DOCUMENT PASSAGE
>>>>>

After all, it's harder for a batter to make up for a bad week or a pitcher to mask a rough inning when there are only about two months to play instead of six.
And that could be troublesome in 2020, particularly for those who can become free agents next offseason.
"It definitely is going to go through people's heads. It's going to affect some guys. In a regular season, 162 games, you're going to have hot streaks, you're going to have extra-cold streaks, and in the end, it's all going to balance out," said catcher Kurt Suzuki of the Washington Nationals, the reigning World Series champions who host the New York Yankees to open the 2020 MLB regular season on Thursday.
"Now? ... You could go for a slump for, what, 20 games, and then you only have 40 to pull yourself together."
Think of it this way: In a typical season, a full-time position player might get about 500 at-bats, so he would need 150 hits for a .300 average. Add an 0-for-15 stretch — that batter is now 150-for-515 — and the average drops to .291.
A loose comparison: Someone with 180 at-bats in 2020 would need 54 hits for a .300 average. Tack on a 0-for-15 patch — that batter becomes 54-for-195 — and a .300 hitter transforms into a .277 hitter.
"You're going to see really good players that have really bad years. It's going to happen, not only position player-wise, but pitcher-wise," said Milwaukee Brewers outfielder Christian Yelich, the 2018 National League MVP. "You don't have that large sample size for everything to even out, so if you get off to a tough start or a bad start, you're really behind the 8 ball."
For pitchers, bounces could be more dramatic. If a pitcher with a 3.75 ERA over 60 innings were to add one five-run inning, that ERA balloons to 4.43.
Texas Rangers manager Chris Woodward spoke to his relievers about just that very thing.
"They have one bad outing in the beginning of the year and they feel like their year is over — and that's in a 162-game setting. ... If they give up four or five — you know, it could be three jam-shot hits, a weak ground ball, and they've given up five runs. You know, they feel like it takes them two months to get those stats back to where they want to," Woodward said. "So in this setting, in 60 games, they're going to almost feel the same way but almost worse."

<<<<<

TASK 1
From the article on the shortened baseball season, extract everything from "For pitchers, bounces" down to "balloons to 4.43.".
TASK 2
Name every Major League Baseball team mentioned in the article on the shortened baseball season.
TASK 3
Proceed with the article on the shortened baseball season, picking up after its final sentence.

INFORMATION PROVIDED
>>>>>

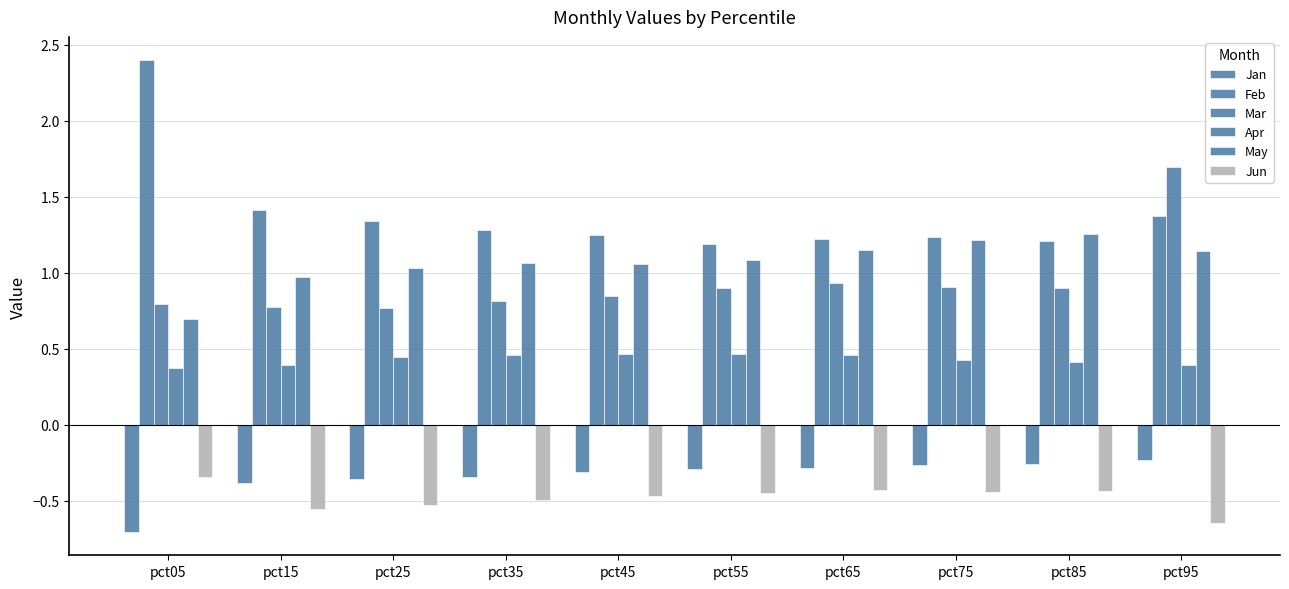

What is the sum of the Apr values at pct35 and pct65?

0.9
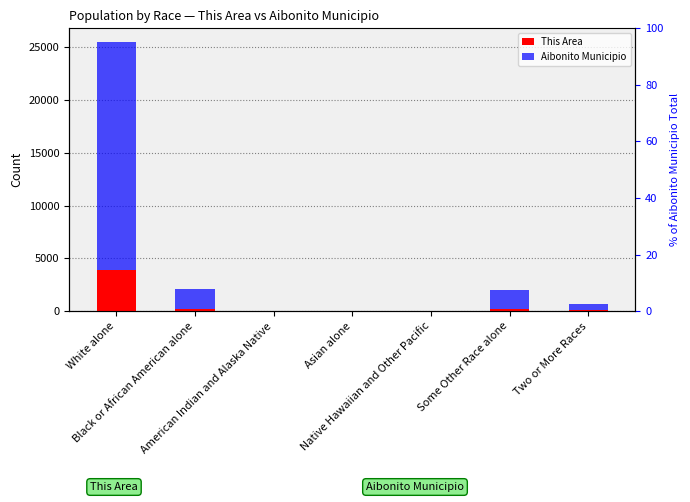

How many values in the This Area series are below 103?

3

<<<<<

WRITTEN REPLY 1
For pitchers, bounces could be more dramatic. If a pitcher with a 3.75 ERA over 60 innings were to add one five-run inning, that ERA balloons to 4.43.

WRITTEN REPLY 2
Washington Nationals, New York Yankees, Milwaukee Brewers, Texas Rangers

WRITTEN REPLY 3
In all seasons, players talk about not wanting to try too hard to get out of a rut, because that makes the task harder. With poor performances carrying extra weight, the mental strain could increase.
Miami Marlins manager Don Mattingly hopes the shortened season has the opposite effect. His thinking: With so few games, every club can feel as if it is in contention for the postseason, and that will dominate players' minds.
"Guys that can really hit, they know it, and they don't panic. Guys who have never really hit, they may hit early, but usually if you have a couple of bad games, they panic and start making changes and things go bad. The same with pitching. And I think the pennant race changes that," said Mattingly, a career .307 hitter as a player for the New York Yankees. "The fact everybody is in a pennant race, your stats become less important. You have a tendency to forget yourself and be more about the team."
Perhaps. Either way, Nationals manager Dave Martinez delivered a simple message to his players: Do not fret about stats.
"I hear guys rumble about, 'If I have one bad outing, my ERA's going to blow up and (it will) be tough to get it down.' Or: 'If I go 0-for-15, you know, my batting average is going to be ...'. You can't worry about those things," Martinez said. "You've really got to focus on the task at hand and go from there. That's the way I'm going to approach this year: Worry about the moment."